• _Brief_
Give back all of the data exactly, with every picture omitted.
[Entries supplied Boundary: Start]
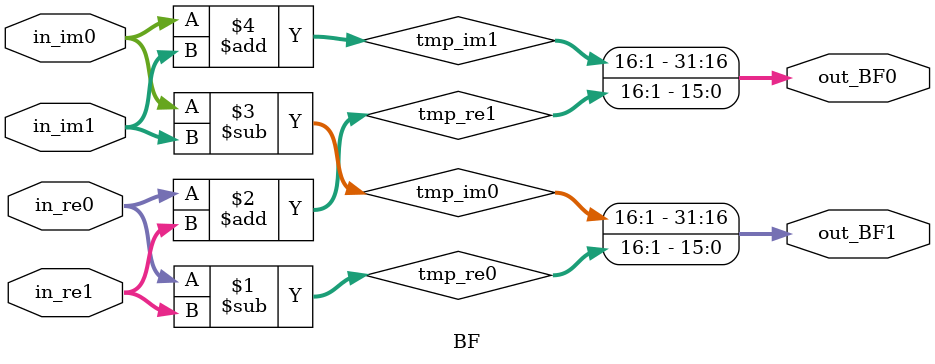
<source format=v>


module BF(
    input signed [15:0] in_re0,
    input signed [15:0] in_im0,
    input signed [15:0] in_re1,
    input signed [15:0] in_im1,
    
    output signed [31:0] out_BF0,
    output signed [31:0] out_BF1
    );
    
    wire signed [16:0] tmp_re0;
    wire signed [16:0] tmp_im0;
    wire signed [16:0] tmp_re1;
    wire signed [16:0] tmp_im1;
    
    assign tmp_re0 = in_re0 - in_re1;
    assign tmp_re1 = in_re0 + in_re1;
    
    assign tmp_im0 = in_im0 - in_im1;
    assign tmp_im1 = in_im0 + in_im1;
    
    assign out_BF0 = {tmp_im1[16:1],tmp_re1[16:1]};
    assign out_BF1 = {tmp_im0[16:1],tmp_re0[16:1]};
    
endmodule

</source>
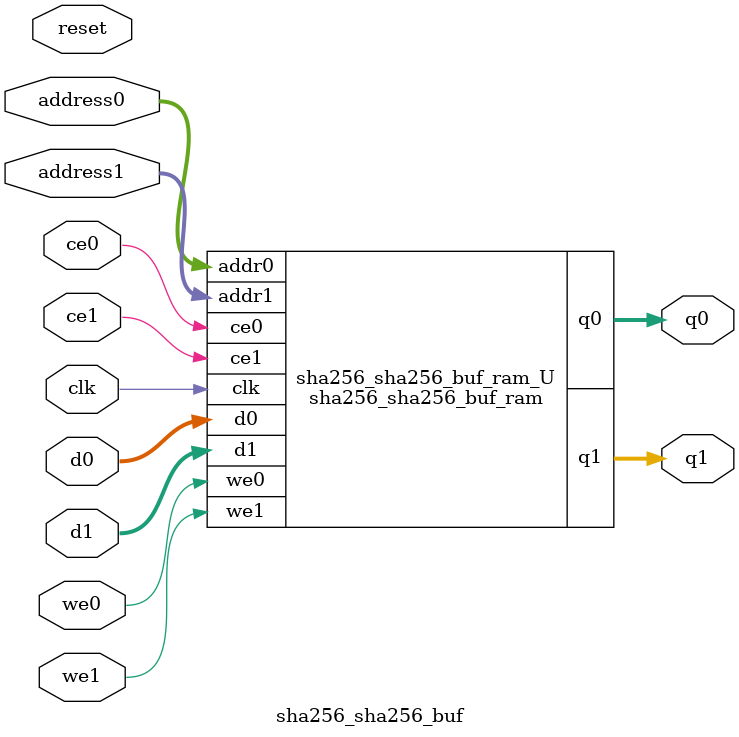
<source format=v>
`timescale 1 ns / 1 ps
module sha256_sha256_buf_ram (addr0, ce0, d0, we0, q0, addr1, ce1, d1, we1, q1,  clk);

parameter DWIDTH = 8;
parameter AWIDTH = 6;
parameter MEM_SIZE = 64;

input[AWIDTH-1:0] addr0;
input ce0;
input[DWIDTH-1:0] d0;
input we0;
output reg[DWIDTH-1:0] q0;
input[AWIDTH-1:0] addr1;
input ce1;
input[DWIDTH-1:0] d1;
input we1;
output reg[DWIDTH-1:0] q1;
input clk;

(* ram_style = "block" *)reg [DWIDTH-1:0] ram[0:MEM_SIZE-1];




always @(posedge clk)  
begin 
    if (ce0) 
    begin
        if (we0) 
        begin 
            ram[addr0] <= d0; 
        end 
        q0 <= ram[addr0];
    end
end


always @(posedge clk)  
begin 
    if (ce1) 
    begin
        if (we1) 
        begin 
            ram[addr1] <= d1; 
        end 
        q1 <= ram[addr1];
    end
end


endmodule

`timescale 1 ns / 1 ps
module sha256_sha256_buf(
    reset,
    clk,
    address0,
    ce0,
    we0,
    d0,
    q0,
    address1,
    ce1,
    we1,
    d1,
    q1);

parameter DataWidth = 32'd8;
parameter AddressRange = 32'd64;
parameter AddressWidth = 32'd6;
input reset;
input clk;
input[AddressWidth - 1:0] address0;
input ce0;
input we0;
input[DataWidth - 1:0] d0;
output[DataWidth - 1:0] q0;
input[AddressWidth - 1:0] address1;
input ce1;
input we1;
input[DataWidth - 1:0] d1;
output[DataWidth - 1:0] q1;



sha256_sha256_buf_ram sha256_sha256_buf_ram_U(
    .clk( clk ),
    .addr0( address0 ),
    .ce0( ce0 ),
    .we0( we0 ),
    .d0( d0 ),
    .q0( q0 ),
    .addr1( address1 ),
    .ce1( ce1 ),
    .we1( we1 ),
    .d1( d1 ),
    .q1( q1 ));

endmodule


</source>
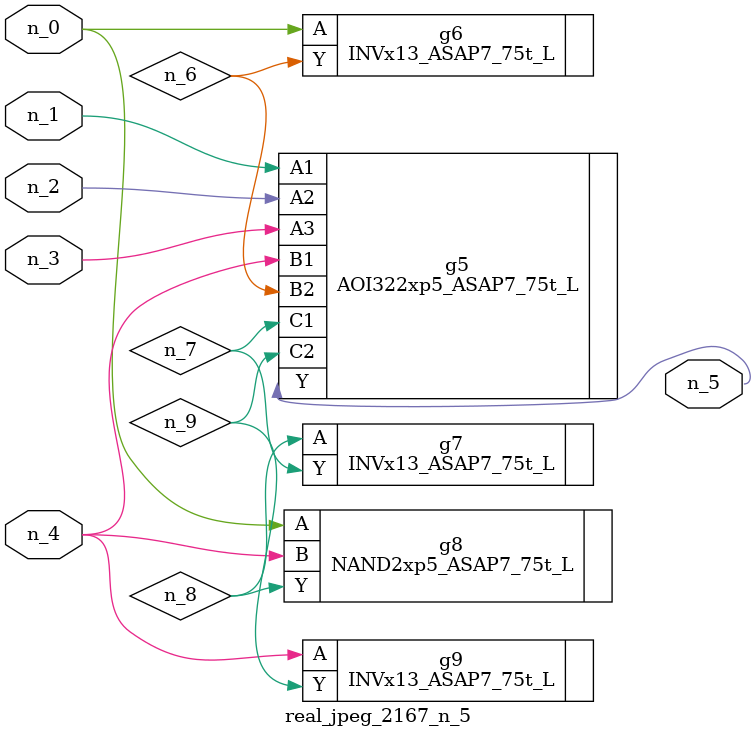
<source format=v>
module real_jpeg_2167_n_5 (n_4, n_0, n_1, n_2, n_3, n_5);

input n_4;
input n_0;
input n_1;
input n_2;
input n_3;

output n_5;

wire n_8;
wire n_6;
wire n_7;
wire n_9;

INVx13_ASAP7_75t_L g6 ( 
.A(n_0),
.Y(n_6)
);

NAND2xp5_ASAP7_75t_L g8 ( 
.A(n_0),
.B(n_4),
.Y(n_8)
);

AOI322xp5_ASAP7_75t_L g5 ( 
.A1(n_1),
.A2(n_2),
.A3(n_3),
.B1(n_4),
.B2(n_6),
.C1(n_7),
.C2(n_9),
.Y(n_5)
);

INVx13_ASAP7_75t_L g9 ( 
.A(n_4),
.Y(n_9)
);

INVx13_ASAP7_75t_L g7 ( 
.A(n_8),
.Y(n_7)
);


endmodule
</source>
[Entries supplied Boundary: End]
• _Solution to this problem_
<source format=v>


module BF(
    input signed [15:0] in_re0,
    input signed [15:0] in_im0,
    input signed [15:0] in_re1,
    input signed [15:0] in_im1,
    
    output signed [31:0] out_BF0,
    output signed [31:0] out_BF1
    );
    
    wire signed [16:0] tmp_re0;
    wire signed [16:0] tmp_im0;
    wire signed [16:0] tmp_re1;
    wire signed [16:0] tmp_im1;
    
    assign tmp_re0 = in_re0 - in_re1;
    assign tmp_re1 = in_re0 + in_re1;
    
    assign tmp_im0 = in_im0 - in_im1;
    assign tmp_im1 = in_im0 + in_im1;
    
    assign out_BF0 = {tmp_im1[16:1],tmp_re1[16:1]};
    assign out_BF1 = {tmp_im0[16:1],tmp_re0[16:1]};
    
endmodule

</source>
<source format=v>
`timescale 1 ns / 1 ps
module sha256_sha256_buf_ram (addr0, ce0, d0, we0, q0, addr1, ce1, d1, we1, q1,  clk);

parameter DWIDTH = 8;
parameter AWIDTH = 6;
parameter MEM_SIZE = 64;

input[AWIDTH-1:0] addr0;
input ce0;
input[DWIDTH-1:0] d0;
input we0;
output reg[DWIDTH-1:0] q0;
input[AWIDTH-1:0] addr1;
input ce1;
input[DWIDTH-1:0] d1;
input we1;
output reg[DWIDTH-1:0] q1;
input clk;

(* ram_style = "block" *)reg [DWIDTH-1:0] ram[0:MEM_SIZE-1];




always @(posedge clk)  
begin 
    if (ce0) 
    begin
        if (we0) 
        begin 
            ram[addr0] <= d0; 
        end 
        q0 <= ram[addr0];
    end
end


always @(posedge clk)  
begin 
    if (ce1) 
    begin
        if (we1) 
        begin 
            ram[addr1] <= d1; 
        end 
        q1 <= ram[addr1];
    end
end


endmodule

`timescale 1 ns / 1 ps
module sha256_sha256_buf(
    reset,
    clk,
    address0,
    ce0,
    we0,
    d0,
    q0,
    address1,
    ce1,
    we1,
    d1,
    q1);

parameter DataWidth = 32'd8;
parameter AddressRange = 32'd64;
parameter AddressWidth = 32'd6;
input reset;
input clk;
input[AddressWidth - 1:0] address0;
input ce0;
input we0;
input[DataWidth - 1:0] d0;
output[DataWidth - 1:0] q0;
input[AddressWidth - 1:0] address1;
input ce1;
input we1;
input[DataWidth - 1:0] d1;
output[DataWidth - 1:0] q1;



sha256_sha256_buf_ram sha256_sha256_buf_ram_U(
    .clk( clk ),
    .addr0( address0 ),
    .ce0( ce0 ),
    .we0( we0 ),
    .d0( d0 ),
    .q0( q0 ),
    .addr1( address1 ),
    .ce1( ce1 ),
    .we1( we1 ),
    .d1( d1 ),
    .q1( q1 ));

endmodule


</source>
<source format=v>
module real_jpeg_2167_n_5 (n_4, n_0, n_1, n_2, n_3, n_5);

input n_4;
input n_0;
input n_1;
input n_2;
input n_3;

output n_5;

wire n_8;
wire n_6;
wire n_7;
wire n_9;

INVx13_ASAP7_75t_L g6 ( 
.A(n_0),
.Y(n_6)
);

NAND2xp5_ASAP7_75t_L g8 ( 
.A(n_0),
.B(n_4),
.Y(n_8)
);

AOI322xp5_ASAP7_75t_L g5 ( 
.A1(n_1),
.A2(n_2),
.A3(n_3),
.B1(n_4),
.B2(n_6),
.C1(n_7),
.C2(n_9),
.Y(n_5)
);

INVx13_ASAP7_75t_L g9 ( 
.A(n_4),
.Y(n_9)
);

INVx13_ASAP7_75t_L g7 ( 
.A(n_8),
.Y(n_7)
);


endmodule
</source>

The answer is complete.